- [Assignment]: Write out the lines below as a numbered list, skipping any blank lines and leaving out the pictures.

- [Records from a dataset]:
------------------------------------------------------------------------
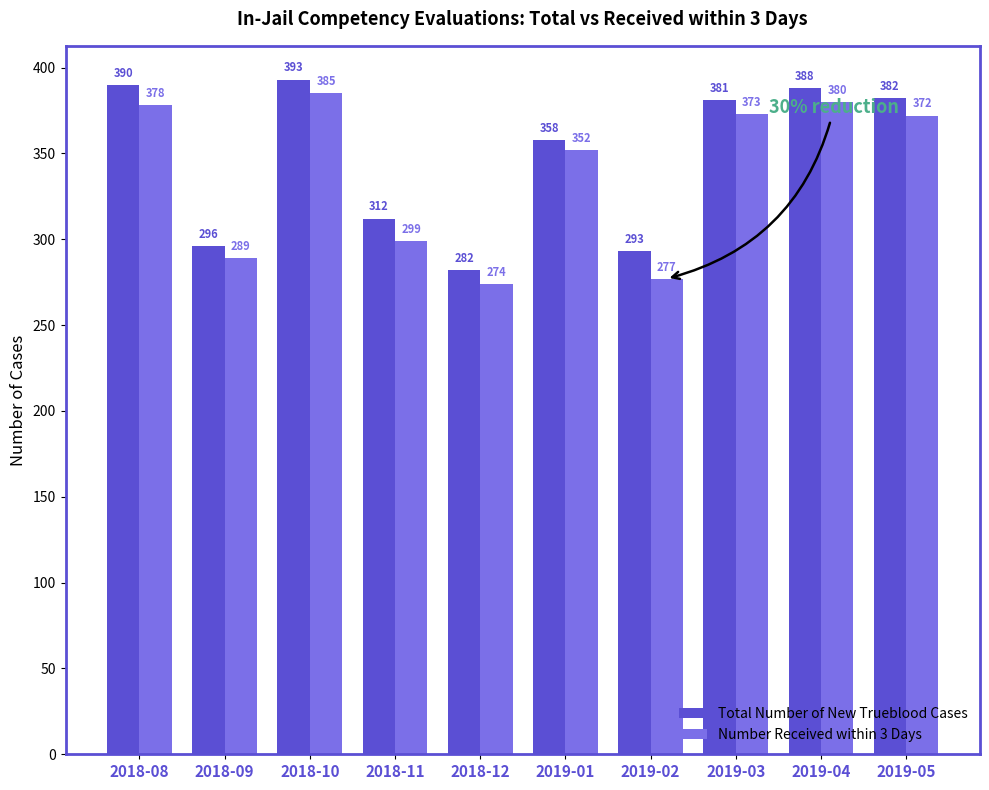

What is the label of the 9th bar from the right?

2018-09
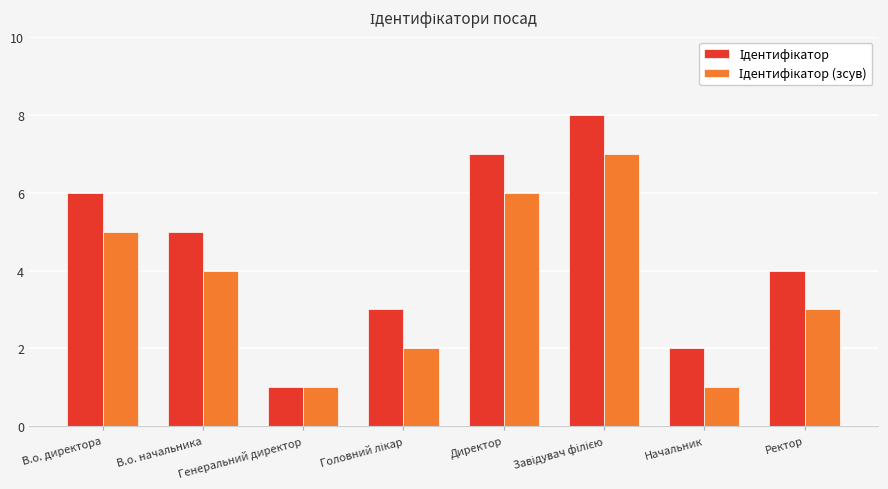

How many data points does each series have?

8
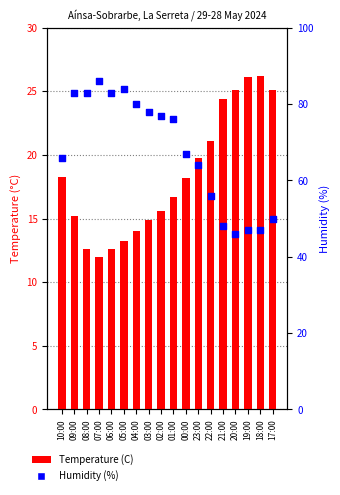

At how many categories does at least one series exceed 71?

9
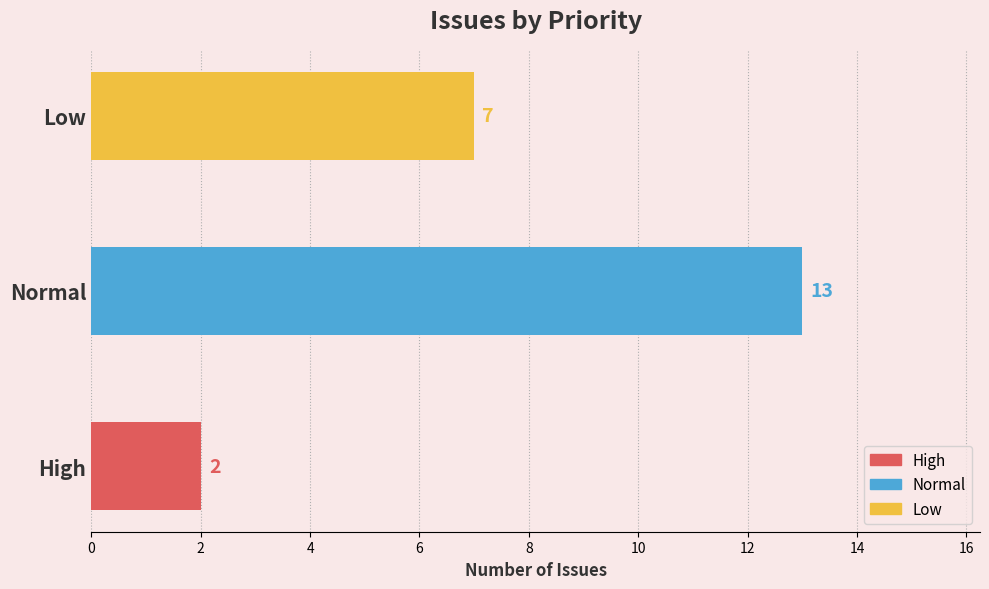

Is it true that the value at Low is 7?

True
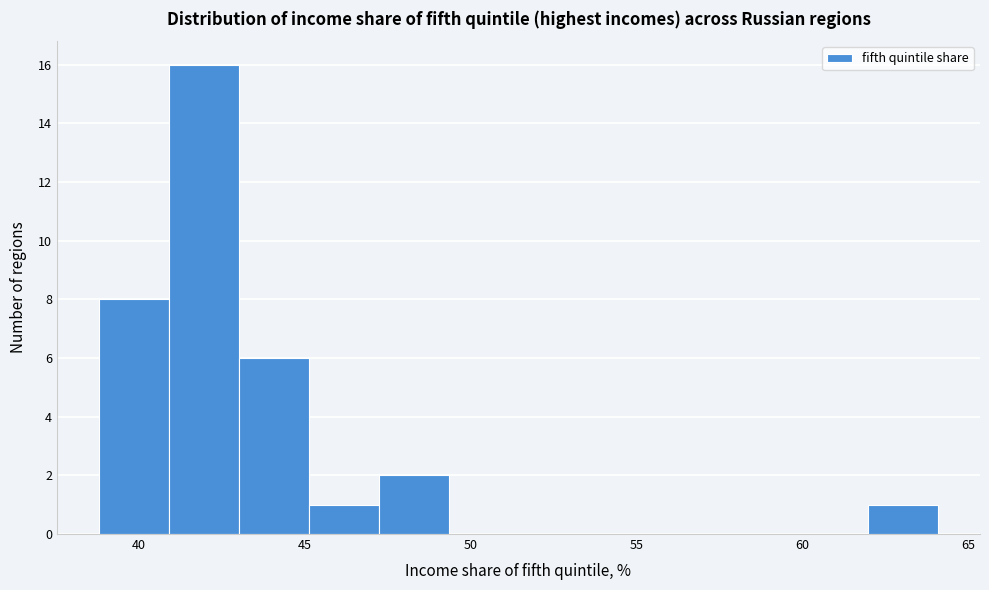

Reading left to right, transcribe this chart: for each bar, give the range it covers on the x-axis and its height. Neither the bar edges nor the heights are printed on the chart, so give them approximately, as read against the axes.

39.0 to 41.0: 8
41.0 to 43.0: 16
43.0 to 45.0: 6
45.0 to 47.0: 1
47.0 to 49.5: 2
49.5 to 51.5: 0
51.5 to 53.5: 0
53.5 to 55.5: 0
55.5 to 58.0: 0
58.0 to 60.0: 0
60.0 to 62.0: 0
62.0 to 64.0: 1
------------------------------------------------------------------------
- [Response to the exercise]:
1. What is the label of the 9th bar from the right?
2. 2018-09
3. How many data points does each series have?
4. 8
5. At how many categories does at least one series exceed 71?
6. 9
7. Is it true that the value at Low is 7?
8. True
9. Reading left to right, transcribe this chart: for each bar, give the range it covers on the x-axis and its height. Neither the bar edges nor the heights are printed on the chart, so give them approximately, as read against the axes.
10. 39.0 to 41.0: 8
11. 41.0 to 43.0: 16
12. 43.0 to 45.0: 6
13. 45.0 to 47.0: 1
14. 47.0 to 49.5: 2
15. 49.5 to 51.5: 0
16. 51.5 to 53.5: 0
17. 53.5 to 55.5: 0
18. 55.5 to 58.0: 0
19. 58.0 to 60.0: 0
20. 60.0 to 62.0: 0
21. 62.0 to 64.0: 1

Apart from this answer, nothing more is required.